Nasip oldu bir Kurban Bayramı’nı daha idrak ettik ve tekbirlerle uğurladık. İnşallah anlamına uygun olarak idrak edebileceğimiz yeni bayramlara kavuşmak da nasip olur.
Geçen yıl olduğu gibi uğurladığımız bu Kurban Bayramı’na da virüs salgını damga vurmuş oldu. Gerek camilerdeki bayramlaşma ve gerekse bayram dâvetleri ‘mesafeli’ oldu. Uzmanların ikazları gereği öyle de olması icap ediyordu. Son günlerde salgın yeniden artış göstermiş olsa da, kısıtlamaların kalkması ‘salgın bitti’ şeklinde anlaşıldı ve tedbirler büyük ölçüde gevşedi. İnsanlarda bir tereddüt meydana geldiği için tedbirler tam olarak uygulanamadı. Maskeler kısmen muhafaza edilse de mesafeler biraz ihmal edildi. Bayramlaşma esnasında kucaklaşmalar olmasa da büyük ölçüde tokalaşmalar dikkat çekti.

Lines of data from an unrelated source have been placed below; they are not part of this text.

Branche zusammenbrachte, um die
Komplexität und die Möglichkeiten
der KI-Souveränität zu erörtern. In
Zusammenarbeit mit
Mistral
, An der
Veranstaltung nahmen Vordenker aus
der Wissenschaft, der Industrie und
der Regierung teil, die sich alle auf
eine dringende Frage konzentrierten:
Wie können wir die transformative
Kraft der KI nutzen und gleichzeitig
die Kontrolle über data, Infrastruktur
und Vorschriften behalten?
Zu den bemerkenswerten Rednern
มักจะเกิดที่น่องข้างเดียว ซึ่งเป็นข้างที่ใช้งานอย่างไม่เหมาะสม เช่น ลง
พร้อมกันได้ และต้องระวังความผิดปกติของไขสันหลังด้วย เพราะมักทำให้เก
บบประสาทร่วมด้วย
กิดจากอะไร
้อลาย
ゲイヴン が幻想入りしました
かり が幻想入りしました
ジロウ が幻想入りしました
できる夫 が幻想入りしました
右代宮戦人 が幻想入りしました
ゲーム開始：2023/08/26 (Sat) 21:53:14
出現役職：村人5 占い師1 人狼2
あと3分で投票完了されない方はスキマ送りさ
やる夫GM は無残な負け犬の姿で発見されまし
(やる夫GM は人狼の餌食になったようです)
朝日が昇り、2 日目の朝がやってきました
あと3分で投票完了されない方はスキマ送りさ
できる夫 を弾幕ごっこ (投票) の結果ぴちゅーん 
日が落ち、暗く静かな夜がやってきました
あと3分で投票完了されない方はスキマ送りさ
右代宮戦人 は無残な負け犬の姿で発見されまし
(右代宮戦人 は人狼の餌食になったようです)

Bazıları ‘yumruk’ tokuştururken çoğunluğun tokalaşması toplumdaki kararsızlığı akla getirdi.
Elbette bu notlar, büyük ölçüde Çayeli, Senoz Vadisi’ndeki köyleri anlatıyor, ama başka yerlerde bu tabloların tekrarlandığını tahmin etmek zor. Salgınla ilgili yapılan yayınlar her geçen gün tereddütleri arttırıyor.

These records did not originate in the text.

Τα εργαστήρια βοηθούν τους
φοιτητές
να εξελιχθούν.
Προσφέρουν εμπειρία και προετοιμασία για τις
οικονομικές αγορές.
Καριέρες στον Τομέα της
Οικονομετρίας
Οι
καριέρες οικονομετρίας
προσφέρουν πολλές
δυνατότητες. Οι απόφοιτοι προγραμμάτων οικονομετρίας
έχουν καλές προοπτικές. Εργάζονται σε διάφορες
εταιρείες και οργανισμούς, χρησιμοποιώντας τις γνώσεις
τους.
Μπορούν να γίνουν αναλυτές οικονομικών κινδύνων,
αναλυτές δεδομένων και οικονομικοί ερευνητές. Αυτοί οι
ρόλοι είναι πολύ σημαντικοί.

Kurban Bayramı’nda gündemi meşgul eden konulardan biri de kurbanların kesimi esnasında yaşananlar oluyor. Nasip oldu biz de tekbirlerle kurbanımızı kestirdik. Ancak kurban kesim yerlerindeki imkânların biraz daha iyileştirilmesi icap ediyor. Meslekleri icabı kurban kesenlerde her halde acıma hissi biraz kayboluyor. Oysa kurbanlık hayvanlara iyi davranılması ve şefkatle kesilmesi önemli tavsiyelerden biridir.
Kurban kesimi yapan sivil toplum kuruluşları ya da derneklere bazı kalite standartları getirmek isabetli olur. Kurulan kesim merkezleri mutlaka teknik imkânlarla donatılmalıdır. Meselâ, bugünkü imkânlarla kurbanlık hayvanı canlı olarak tek bacağından havaya kaldırıp kesime yatırmak hayvana eziyetten başka bir anlam taşımıyor. Bizim kurbanımızın kesildiği tesiste ilgili kişilere bu hatırlatmaları yaptık ve inşallah seneye daha iyi imkânlarla kurban kesileceği sözünü aldık.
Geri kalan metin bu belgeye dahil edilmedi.